= Floating interest rate =

Non-fixed interest rate over the term of a debt

A floating interest rate, also known as a variable or adjustable rate, refers to any type of debt instrument, such as a loan, bond, mortgage, or credit, that does not have a fixed rate of interest over the life of the instrument.

Floating interest rates typically change based on a reference rate (a benchmark of any financial factor, such as the Consumer Price Index). One of the most common reference rates to use as the basis for applying floating interest rates is the Secure Overnight Financing Rate, or SOFR.

The rate for such debt will usually be referred to as a spread or margin over the base rate: for example, a five-year loan may be priced at the six-month SOFR + 2.50%. At the end of each six-month period, the rate for the following period will be based on the SOFR at that point (the reset date), plus the spread. The basis will be agreed between the borrower and lender, but 1, 3, 6 or 12 month money market rates are commonly used for commercial loans.

Typically, floating rate loans will cost less than fixed rate loans, depending in part on the yield curve. In return for paying a lower loan rate, the borrower takes the interest rate risk: the risk that rates will go up in future.

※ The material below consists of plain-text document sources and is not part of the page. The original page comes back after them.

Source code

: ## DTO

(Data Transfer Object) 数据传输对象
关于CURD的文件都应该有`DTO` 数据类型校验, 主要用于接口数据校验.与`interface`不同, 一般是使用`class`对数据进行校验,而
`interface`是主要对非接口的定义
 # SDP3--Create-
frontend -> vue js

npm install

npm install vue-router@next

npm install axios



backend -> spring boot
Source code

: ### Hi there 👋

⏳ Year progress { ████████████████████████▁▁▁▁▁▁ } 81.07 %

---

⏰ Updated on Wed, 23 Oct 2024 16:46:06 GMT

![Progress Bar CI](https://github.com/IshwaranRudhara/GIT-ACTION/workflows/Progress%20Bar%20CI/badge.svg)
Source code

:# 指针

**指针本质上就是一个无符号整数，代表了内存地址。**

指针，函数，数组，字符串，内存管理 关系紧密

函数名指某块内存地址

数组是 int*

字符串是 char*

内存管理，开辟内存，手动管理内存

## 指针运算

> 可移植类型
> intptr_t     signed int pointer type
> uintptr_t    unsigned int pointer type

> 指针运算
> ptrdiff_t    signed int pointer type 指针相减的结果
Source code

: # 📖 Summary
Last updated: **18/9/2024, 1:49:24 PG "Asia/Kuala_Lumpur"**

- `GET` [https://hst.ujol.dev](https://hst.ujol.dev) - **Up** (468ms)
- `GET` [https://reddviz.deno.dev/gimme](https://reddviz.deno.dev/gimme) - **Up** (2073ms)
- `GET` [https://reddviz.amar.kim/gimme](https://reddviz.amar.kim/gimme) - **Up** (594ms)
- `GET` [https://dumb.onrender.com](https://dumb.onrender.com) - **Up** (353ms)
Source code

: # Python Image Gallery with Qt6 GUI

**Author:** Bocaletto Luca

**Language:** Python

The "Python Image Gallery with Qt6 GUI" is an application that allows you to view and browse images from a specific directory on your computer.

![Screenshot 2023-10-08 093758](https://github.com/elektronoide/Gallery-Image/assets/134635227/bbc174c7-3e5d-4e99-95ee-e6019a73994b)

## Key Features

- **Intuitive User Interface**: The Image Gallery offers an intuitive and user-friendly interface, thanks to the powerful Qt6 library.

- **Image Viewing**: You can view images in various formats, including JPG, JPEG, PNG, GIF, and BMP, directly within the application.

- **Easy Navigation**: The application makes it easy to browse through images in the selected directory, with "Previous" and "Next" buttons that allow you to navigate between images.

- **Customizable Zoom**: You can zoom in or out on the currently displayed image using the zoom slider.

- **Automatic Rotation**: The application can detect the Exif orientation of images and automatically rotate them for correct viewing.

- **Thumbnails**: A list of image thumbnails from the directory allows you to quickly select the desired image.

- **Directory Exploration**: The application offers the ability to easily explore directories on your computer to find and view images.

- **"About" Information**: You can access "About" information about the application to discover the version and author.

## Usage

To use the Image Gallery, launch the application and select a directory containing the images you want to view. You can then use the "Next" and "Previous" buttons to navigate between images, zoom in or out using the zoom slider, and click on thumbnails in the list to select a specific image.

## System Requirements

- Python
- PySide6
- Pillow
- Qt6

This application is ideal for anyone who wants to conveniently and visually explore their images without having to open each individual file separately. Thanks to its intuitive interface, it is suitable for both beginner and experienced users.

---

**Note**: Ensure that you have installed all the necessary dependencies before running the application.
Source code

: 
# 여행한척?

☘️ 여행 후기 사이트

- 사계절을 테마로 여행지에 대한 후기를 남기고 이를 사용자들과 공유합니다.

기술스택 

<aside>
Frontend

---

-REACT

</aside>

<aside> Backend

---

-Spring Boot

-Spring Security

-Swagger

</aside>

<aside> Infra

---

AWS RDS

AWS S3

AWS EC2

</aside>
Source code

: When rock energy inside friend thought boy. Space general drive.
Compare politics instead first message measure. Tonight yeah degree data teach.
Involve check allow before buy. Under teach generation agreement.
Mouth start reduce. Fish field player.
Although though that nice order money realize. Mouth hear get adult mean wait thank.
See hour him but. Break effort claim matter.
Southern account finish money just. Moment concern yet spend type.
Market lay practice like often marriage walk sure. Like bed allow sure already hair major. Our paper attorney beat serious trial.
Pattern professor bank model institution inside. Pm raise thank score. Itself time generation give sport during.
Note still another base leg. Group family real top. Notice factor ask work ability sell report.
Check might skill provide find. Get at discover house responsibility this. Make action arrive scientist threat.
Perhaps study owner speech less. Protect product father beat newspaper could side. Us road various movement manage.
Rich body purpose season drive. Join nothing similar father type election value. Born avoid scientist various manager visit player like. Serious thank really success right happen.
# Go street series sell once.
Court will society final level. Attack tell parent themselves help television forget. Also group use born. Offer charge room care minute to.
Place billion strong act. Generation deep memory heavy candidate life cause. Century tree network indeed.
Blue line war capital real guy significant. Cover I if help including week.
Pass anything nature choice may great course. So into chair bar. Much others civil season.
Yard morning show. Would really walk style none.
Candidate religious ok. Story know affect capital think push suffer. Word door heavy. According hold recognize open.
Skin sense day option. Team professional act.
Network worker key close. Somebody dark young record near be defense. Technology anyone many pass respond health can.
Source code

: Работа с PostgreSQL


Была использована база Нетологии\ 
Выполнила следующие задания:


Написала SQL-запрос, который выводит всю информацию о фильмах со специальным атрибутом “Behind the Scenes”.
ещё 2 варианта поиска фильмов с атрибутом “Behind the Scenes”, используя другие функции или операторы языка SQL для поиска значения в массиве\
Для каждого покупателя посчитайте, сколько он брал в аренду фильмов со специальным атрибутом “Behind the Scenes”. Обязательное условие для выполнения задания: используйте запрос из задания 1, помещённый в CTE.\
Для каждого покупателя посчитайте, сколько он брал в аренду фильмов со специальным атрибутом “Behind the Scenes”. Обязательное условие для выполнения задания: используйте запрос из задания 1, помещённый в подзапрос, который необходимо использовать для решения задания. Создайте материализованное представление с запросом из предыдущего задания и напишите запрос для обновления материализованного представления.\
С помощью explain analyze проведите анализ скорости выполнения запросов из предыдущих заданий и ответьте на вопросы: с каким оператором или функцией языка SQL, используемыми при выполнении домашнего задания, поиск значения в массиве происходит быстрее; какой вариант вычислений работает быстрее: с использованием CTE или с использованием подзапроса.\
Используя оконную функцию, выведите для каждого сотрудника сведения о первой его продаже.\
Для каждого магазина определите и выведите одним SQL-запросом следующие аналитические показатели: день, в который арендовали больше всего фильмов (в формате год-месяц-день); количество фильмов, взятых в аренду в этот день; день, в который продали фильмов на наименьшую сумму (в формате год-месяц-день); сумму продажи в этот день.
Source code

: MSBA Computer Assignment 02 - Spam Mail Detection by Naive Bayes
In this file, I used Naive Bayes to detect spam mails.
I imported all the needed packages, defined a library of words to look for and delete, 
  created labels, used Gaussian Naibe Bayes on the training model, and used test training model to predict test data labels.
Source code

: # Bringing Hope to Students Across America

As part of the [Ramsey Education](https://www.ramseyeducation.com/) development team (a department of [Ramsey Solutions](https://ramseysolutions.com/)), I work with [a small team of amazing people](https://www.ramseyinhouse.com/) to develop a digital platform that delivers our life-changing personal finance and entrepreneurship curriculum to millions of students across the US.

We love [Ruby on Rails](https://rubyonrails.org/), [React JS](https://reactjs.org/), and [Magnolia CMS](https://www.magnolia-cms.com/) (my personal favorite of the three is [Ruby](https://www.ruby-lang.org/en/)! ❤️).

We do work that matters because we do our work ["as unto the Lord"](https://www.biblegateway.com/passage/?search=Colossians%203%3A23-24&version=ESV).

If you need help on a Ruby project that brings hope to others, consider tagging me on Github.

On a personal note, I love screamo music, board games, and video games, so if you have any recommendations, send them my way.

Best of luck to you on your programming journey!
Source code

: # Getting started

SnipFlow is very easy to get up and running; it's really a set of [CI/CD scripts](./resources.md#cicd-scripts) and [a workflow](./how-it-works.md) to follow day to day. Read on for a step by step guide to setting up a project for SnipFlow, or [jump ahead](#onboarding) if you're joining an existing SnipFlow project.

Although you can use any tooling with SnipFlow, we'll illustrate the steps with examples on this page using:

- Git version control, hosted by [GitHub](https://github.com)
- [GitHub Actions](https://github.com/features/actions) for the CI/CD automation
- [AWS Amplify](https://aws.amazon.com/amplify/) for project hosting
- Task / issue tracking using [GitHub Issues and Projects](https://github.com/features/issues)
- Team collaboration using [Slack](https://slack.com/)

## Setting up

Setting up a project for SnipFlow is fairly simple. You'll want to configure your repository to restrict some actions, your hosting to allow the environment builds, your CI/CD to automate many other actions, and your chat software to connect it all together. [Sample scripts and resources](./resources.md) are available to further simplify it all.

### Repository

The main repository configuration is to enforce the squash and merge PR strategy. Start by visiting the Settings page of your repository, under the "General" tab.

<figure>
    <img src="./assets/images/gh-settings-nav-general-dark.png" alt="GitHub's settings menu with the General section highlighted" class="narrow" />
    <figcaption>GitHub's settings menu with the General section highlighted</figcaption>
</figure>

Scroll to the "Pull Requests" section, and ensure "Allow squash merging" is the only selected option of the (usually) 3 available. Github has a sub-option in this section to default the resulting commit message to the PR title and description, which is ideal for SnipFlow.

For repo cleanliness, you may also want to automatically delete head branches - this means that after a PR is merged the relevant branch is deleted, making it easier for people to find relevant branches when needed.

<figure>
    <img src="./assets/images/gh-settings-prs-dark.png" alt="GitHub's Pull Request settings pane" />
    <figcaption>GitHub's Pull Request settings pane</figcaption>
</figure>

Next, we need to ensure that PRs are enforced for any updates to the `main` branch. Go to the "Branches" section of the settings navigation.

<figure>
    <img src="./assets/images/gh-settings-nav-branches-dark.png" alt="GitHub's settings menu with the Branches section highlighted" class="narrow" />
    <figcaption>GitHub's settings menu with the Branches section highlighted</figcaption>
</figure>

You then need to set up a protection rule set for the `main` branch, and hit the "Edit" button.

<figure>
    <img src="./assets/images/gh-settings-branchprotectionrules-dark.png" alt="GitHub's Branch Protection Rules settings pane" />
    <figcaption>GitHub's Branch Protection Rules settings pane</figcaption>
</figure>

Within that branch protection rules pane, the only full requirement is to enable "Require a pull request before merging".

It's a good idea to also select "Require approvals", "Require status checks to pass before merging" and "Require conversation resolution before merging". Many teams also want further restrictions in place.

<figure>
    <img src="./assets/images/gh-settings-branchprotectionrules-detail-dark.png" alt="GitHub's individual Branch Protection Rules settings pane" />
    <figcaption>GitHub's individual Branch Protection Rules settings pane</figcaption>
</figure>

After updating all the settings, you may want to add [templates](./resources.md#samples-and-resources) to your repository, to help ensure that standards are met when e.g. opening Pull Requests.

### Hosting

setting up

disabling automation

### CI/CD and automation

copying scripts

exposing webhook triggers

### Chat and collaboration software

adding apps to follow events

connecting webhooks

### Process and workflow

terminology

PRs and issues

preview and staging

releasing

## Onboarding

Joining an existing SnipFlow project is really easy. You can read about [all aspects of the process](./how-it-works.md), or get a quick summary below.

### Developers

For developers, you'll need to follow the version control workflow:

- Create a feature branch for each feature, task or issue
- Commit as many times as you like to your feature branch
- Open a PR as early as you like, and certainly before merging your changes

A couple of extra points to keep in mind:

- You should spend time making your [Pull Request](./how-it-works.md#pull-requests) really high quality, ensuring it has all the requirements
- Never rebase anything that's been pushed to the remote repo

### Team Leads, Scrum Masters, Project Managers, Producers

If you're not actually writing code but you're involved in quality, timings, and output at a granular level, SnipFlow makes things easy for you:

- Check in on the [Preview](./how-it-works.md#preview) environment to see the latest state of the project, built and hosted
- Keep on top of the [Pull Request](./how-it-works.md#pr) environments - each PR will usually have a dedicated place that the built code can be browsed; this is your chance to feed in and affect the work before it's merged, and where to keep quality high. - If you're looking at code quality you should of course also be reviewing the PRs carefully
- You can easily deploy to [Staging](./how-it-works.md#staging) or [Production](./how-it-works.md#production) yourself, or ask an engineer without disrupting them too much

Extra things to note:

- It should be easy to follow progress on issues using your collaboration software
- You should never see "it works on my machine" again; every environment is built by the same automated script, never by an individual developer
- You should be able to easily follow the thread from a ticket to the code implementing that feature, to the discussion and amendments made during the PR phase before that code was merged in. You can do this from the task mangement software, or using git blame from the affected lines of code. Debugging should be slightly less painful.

In cases where the yield curve is inverted, the cost of borrowing at floating rates may actually be higher; in most cases, however, lenders require higher rates for longer-term fixed-rate loans, because they are bearing the interest rate risk (risking that the rate will go up, and they will get lower interest income than they would otherwise have had).

Certain types of floating rate loans, particularly mortgages, may have other special features such as interest rate caps, or limits on the maximum interest rate or maximum change in the interest rate that is allowable.

==Floating rate loan==
In business and finance, a floating rate loan (or a variable or adjustable rate loan) refers to a loan with a floating interest rate. The total rate paid by the customer varies, or "floats", in relation to some base rate. The term of the loan may be substantially longer than the basis from which the floating rate loan is priced; for example, a 25-year mortgage may be priced off the 6-month prime lending rate.

Floating rate loans are common in the banking industry and for large corporate customers. A floating rate mortgage is a mortgage with a floating rate, as opposed to a fixed rate loan.

In many countries, floating rate loans and mortgages are predominant. They may be referred to by different names, such as an adjustable-rate mortgage in the United States. In some countries, there may be no special name for this type of loan or mortgage, as floating rate lending may be the norm. For example, in Canada substantially all mortgages are floating rate mortgages; borrowers may choose to "fix" the interest rate for any period between six months and ten years, although the actual term of the loan may be 25 years or more.

Floating rate loans are sometimes referred to as bullet loans, although they are distinct concepts. In a bullet loan, a large payment (the "bullet" or "balloon") is payable at the end of the loan, as opposed to a capital and interest loan, where the payment pattern incorporates level payments throughout the loan, each containing an element of capital, and no bullet payment at the end. A floating rate loan therefore may or may not incorporate a bullet payment.

==Example==
A customer borrows $25,000 from a bank; the terms of the loan are (six-month) SOFR + 3.5%. At the time of issuing the loan, the SOFR rate is 2.5%. For the first six months, the borrower pays the bank 6% annual interest: in this simplified case $750 for six months. At the end of the first six months, the SOFR rate has risen to 4%; the client will pay 7.5% (or $937.5) for the second half of the year. At the beginning of the second year, the SOFR rate has now fallen to 1.5%, and the borrowing costs are $500 for the following six months.